Objektmanipulationen ohne Veränderung
der Grundform
Zeichenprogramme bieten die unterschiedlichsten
Möglichkeiten zur Ausrichtung und Gestaltung von Objekten an. Eine
besondere Gruppe von Objektmanipulationen
sind solche, bei denen die Grundformen unverändert bleiben. Hier
lassen sich wiederum zwei Arten von Funktionen herausstellen:
Änderung der Geometrien von Objekten
Die Objektabmessungen
für Veränderungen lassen sich auf unterschiedliche Art und Weise
ändern:
In komfortablen Programmen (in CAD-Programmen ist dies geradezu ein notwendiger Standard) kann man genaue Werteinträge für Millimeter, Zoll, Pixel, Zentimeter und andere Maßeinheiten festlegen. Dafür sind dann entsprechende Dialogfenster vorhanden (Video 1).

Maßgenaue Größenänderung
über Dialogfenster
Eine Größenänderung von mehreren Zehnerpotenzen kann
erfolgen. Proportionale
Änderungen der Objektgröße bewirken, dass das Verhältnis
von Höhe und Breite ensprechend dem Original erhalten bleibt. Unproportionale
Änderungen hingegen wirken sich auf die Höhe und Breite
unterschiedlich aus und verzerren somit das Abbild.
Veränderungen über die Anfasser können sowohl proportionale
Größenänderungen als auch ein Stauchen, ein Dehnen oder auch ein Spiegeln
des Objektes bewirken. Die Grenze zwischen der einfachen Verzerrung von
Länge, Breite und Größenänderung einerseits und dem
Spiegeln andererseits ist fließend. Solange der Festhalter (mit
der Maus festgehaltener Anfasser) nicht die gegenüberliegende Körperkante
überschreitet, wird das Objekt in der jeweiligen Richtung bis zu
einer Entfernung von Null gestaucht. Erst, wenn mit der Maus der Anfasser
über diese Kante hinweg gezogen wird, erscheint das Objekt in seiner
Größe stets abhängig von der Zugweite gespiegelt. Wird
andererseits der Anfasser vom Objekt geradezu wegbewegt, dehnt sich der
Körper in der jeweiligen Angriffsrichtung.
Je nachdem, ob die mittleren Anfasser an den Seiten der Markierung oder
die mittleren Anfasser oben und unten bedient werden, ergeben sich horizontale
bzw. vertikale Dehnungen oder Stauchungen.
Über die Anfasser an den Ecken des imaginären Markierungsvierecks
lassen sich stufenlos Verkleinerungen
oder Vergrößerungen in proportionaler
Weise erzeugen (Video 2).



Horizontal und vertikal kombiniertes Neigen
Neigungen können über spezielle Anfasser interaktiv mit der Maus verwirklicht werden (Video 3). Zum präzisen Neigen stehen oft Dialogfenster zur Verfügung, die ein maßgenaues Arbeiten über entsprechende Maß- oder Prozentangaben ermöglichen.
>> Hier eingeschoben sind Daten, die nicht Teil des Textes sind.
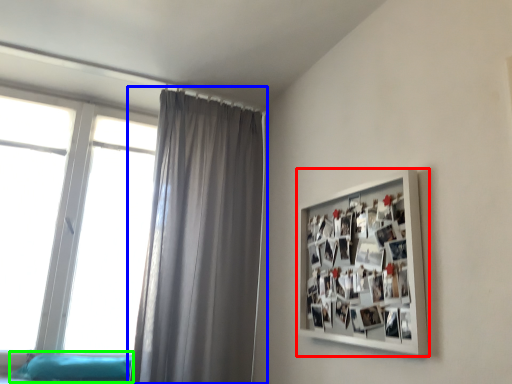
Question: Which object is positioned closest to picture frame (highlighted by a red box)? Select from curtain (highlighted by a blue box) and bed frame (highlighted by a green box).

Choices:
 (A) curtain
 (B) bed frame

Answer: (A)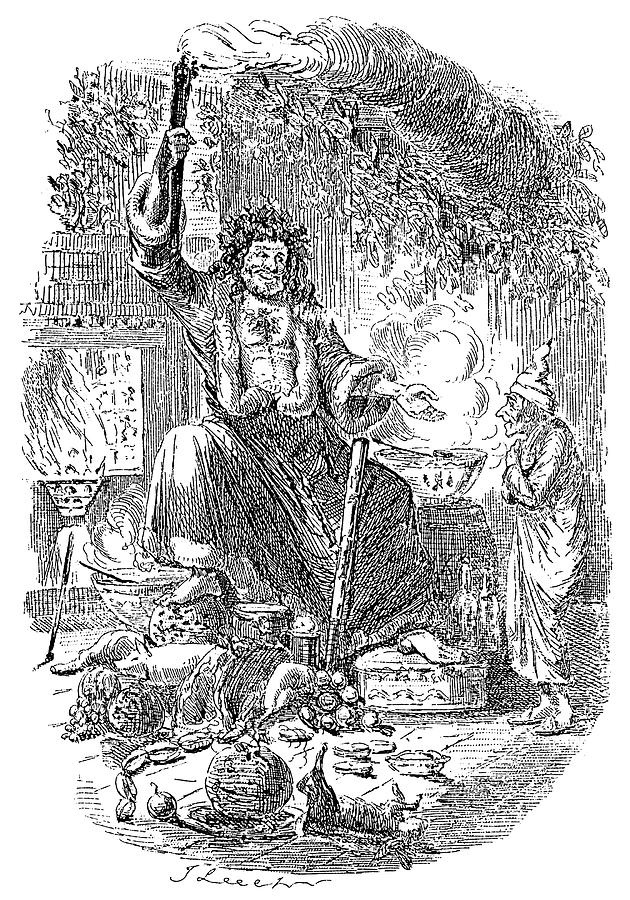
This screenshot has width=630, height=900. Find the location of `robe`. robe is located at coordinates (297, 405).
Ähnlich wie bei den oben beschriebenen Funktionen kann auch das
Drehen über verschiedene Mechanismen erfolgen. In der Regel stehen
diverse Schalter und Menüpunkte zur Verfügung. Bei sehr einfachen
Programmen erfolgt das Drehen in festgelegten Winkelschritten
(45° oder ein Vielfaches davon). Es kann rechtsläufig
und linksläufig gedreht werden.

Besser ausgestattete Programme bieten darüber hinaus die freie Wahl des Drehwinkels an, indem Dialogfenster für eine maßgenaue Werteintragung zur Verfügung gestellt werden. Das Drehen kann ebenfalls über spezielle Anfasser erfolgen (Video 4). Diese werden in Form von Doppelpfeilen sichtbar, die die Änderungsrichtungen angeben. Das Drehen über Anfasser ist sinnvoll, um den Winkel intuitiv den Wünschen angepasst einzurichten. Der Drehpunkt kann dabei mit der Maus an beliebige Stelle gezogen werden.